MUMS participó este 11 de septiembre de la marcha que ocurre anualmente en conmemoración al golpe militar de 1973, que desencadenó una serie de violaciones de derechos humanos en Chile, ya que bajo la dictadura de Pinochet, desde 1973 a 1990, unas 3.000 personas murieron o fueron desaparecidas, mientras que otras 28.000 sufrieron torturas.

La marcha se desplazó desde el centro de Santiago hasta el Cementerio General, con alusiones al Gobierno derechista, a la Diversidad Sexual, a los presos políticos, a los detenidos desaparecidos, y, principalmente, a los mapuches en huelga de hambre desde hace más de dos meses días en el sur del país.

La presidenta de la Agrupación de Familiares de Ejecutados Políticos, AFEP, Alicia Lira, consideró «dramática» la situación de los mapuches, que a su juicio «pelean por su derechos, por su dignidad, contra el robo de sus tierras ancestrales» y acusó que el Gobierno «hace oídos sordos».

A su vez, Fernando Muñoz, coordinador político del Movimiento por la Diversidad Sexual, MUMS, indicó que «nuestra presencia en esta marcha es una responsabilidad ineludible con los derechos humanos en Chile. Hay demasiadas cuentas pendientes. Más ahora que el pueblo mapuche está poniendo en jaque la ley antiterrorista.»

Durante su discurso, la presidenta de la Agrupación de Familiares de Detenidos Desaparecidos, AFDD, Lorena Pizarro, hizo reiterados llamados a los asistentes a evitar provocaciones e hizo hincapié en el carácter «reivindicativo y pacífico» del acto.

Los medios de comunicación tradicionales se enfocaron, como en todos los años anteriores, en los algunos pocos que manifestaron su desacuerdo con el Estado de forma violenta, los heridos y detenidos. No dan suficiente énfasis a los objetivos de la marcha y, por el contrario, los invisibiliza. Sus líneas editoriales se han encargado de tergiversar la información para mantener a la población dormida frente a la explotación y sometimiento que muchos sufren día a día en cada momento de su vida.

Entradas del conjunto de datos
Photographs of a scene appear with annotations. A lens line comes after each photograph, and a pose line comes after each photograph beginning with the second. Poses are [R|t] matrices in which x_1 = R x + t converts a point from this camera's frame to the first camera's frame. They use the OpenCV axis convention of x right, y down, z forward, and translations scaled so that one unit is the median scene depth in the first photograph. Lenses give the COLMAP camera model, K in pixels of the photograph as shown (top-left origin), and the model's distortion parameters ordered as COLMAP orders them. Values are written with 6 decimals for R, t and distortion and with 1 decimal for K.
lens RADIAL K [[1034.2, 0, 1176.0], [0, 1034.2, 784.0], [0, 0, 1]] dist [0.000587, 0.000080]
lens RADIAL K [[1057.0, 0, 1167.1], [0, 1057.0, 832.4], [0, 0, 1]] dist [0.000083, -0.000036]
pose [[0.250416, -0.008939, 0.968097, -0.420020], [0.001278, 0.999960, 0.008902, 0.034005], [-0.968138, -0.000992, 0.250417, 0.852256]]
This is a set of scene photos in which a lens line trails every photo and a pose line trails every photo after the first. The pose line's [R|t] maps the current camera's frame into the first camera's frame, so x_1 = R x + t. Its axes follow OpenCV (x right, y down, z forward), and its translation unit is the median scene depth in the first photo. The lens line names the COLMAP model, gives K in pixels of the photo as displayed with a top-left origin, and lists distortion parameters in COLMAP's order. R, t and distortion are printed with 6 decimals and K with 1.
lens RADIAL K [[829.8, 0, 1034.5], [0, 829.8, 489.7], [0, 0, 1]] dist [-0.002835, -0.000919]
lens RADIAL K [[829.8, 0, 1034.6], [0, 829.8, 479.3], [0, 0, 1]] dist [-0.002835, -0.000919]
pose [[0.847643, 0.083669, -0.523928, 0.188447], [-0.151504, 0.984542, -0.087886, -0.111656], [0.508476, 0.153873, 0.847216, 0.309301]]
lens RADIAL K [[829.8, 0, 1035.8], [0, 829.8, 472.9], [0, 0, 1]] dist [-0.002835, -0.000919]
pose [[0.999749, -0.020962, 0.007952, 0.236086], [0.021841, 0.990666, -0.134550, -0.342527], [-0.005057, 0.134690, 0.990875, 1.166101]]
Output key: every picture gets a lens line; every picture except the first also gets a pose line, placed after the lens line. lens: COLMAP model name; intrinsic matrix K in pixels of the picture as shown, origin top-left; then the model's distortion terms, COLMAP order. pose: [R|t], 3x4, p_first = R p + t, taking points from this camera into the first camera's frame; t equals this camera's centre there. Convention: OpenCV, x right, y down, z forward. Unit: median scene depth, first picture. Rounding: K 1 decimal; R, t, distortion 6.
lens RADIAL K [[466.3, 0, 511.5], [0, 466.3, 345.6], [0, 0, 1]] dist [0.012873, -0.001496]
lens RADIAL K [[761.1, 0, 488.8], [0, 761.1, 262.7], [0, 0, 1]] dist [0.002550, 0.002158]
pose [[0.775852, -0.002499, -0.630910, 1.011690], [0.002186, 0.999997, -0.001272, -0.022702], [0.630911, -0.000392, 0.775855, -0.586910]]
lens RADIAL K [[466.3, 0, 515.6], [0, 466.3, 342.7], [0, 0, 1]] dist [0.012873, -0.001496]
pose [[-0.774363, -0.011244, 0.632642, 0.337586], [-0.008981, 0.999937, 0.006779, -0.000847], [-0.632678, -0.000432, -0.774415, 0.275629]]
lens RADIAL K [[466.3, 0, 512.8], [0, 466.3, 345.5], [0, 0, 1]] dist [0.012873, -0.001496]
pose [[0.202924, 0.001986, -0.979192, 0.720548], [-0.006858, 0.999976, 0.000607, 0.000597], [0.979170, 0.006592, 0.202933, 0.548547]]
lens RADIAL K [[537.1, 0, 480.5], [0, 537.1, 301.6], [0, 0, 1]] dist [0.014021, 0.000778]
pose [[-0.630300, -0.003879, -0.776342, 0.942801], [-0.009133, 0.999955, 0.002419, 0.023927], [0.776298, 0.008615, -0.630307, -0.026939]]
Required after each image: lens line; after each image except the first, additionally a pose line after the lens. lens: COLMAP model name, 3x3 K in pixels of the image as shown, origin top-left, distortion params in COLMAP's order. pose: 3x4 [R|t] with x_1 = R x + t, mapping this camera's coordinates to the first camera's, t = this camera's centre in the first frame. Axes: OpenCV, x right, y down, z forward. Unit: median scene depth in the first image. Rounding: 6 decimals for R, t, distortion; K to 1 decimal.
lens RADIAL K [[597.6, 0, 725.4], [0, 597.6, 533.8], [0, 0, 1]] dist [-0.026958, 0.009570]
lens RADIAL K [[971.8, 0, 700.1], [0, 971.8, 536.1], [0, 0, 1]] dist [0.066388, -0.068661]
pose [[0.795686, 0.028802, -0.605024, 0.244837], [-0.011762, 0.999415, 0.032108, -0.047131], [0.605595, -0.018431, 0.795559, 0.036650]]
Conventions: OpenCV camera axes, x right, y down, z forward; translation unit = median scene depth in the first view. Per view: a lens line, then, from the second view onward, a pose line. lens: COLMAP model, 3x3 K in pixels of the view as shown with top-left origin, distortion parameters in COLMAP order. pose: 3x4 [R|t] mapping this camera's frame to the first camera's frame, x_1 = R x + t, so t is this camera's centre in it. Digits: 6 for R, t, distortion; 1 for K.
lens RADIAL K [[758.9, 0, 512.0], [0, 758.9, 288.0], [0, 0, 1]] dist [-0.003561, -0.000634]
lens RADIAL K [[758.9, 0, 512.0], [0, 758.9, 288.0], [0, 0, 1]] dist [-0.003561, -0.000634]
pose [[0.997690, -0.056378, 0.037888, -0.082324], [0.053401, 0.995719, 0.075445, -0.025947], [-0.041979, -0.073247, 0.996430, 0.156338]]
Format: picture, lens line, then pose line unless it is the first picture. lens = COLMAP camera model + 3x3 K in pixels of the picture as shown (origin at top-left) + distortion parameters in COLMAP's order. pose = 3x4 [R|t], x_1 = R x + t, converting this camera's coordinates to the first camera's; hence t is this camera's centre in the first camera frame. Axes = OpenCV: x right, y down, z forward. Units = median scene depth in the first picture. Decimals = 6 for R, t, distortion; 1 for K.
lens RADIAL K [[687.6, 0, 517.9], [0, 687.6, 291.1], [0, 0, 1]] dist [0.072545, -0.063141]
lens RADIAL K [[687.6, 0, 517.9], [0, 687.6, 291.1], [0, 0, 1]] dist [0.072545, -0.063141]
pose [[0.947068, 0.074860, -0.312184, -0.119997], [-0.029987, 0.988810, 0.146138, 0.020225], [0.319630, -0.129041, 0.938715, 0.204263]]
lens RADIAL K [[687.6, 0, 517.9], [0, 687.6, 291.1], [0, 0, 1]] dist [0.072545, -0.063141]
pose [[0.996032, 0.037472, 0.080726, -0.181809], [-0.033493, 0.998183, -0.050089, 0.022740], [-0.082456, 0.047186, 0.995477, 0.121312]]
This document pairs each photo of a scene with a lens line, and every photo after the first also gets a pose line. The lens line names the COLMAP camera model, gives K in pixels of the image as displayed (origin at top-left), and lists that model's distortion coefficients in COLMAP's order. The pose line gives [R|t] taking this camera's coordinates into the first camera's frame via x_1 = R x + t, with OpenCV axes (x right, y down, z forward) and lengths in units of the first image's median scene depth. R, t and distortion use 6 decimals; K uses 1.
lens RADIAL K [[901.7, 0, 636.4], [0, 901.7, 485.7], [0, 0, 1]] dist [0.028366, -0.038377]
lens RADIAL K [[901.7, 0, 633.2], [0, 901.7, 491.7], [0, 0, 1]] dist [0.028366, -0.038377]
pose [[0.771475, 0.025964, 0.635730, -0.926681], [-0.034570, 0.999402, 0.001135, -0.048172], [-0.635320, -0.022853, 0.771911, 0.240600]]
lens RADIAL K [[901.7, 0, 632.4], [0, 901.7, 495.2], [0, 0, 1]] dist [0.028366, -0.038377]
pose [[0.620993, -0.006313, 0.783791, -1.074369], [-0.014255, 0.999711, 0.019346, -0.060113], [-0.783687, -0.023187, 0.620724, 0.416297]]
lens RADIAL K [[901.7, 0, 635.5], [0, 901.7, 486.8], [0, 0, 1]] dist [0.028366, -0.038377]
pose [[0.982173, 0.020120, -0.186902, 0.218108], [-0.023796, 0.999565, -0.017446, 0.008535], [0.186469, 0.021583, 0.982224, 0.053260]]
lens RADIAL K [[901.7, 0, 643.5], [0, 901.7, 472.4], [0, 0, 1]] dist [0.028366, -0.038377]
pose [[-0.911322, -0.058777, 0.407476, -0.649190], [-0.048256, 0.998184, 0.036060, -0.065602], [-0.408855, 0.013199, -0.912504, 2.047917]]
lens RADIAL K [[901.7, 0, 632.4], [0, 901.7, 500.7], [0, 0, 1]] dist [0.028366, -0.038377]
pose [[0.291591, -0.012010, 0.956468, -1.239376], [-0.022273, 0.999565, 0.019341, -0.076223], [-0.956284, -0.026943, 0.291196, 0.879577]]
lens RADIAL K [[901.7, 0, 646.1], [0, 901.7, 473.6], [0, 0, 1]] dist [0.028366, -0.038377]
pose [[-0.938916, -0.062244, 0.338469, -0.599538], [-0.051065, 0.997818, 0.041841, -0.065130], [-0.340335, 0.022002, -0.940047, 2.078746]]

INSTRUCCIONES:
A – Extrae del texto sobre la marcha en conmemoración del golpe de 1973 el pasaje que comienza en "MUMS participó este" y termina en "28.000 sufrieron torturas.", copiado tal cual.
B – Continúa el texto sobre la marcha en conmemoración del golpe de 1973 a partir de su última oración.

RESPUESTAS POR TAREA:
A –
MUMS participó este 11 de septiembre de la marcha que ocurre anualmente en conmemoración al golpe militar de 1973, que desencadenó una serie de violaciones de derechos humanos en Chile, ya que bajo la dictadura de Pinochet, desde 1973 a 1990, unas 3.000 personas murieron o fueron desaparecidas, mientras que otras 28.000 sufrieron torturas.

B –
Durante ese día, en Vitacura, la hija del ex dictador Augusto Pinochet, Lucía Pinochet Hirart, afirmó que su padre “se pudo morir tranquilo y orgulloso de que este país es lo que es gracias al gobierno de las Fuerzas Armadas encabezadas por él”. Claro que sí: un país en la época oscura en términos de derechos humanos.

Chile es hoy un país profundamente desigual, donde los derechos humanos fundamentales no están garantizados para nadie, mucho menos para las lesbianas, gays, bisexuales y personas trans. Además, aún tenemos deudas pendientes por las graves violaciones a los derechos humanos ocurridas durante la dictadura e incluso en el periodo democrático posterior.

Hoy hay una cincuentena de mapuches en huelga de hambre porque están sometidos injustamente a la Ley Antiterrorista, el Estado chileno está condenado internacionalmente por la violación a los derechos de una jueza por ser madre lesbiana. Hay demasiadas cuentas pendientes.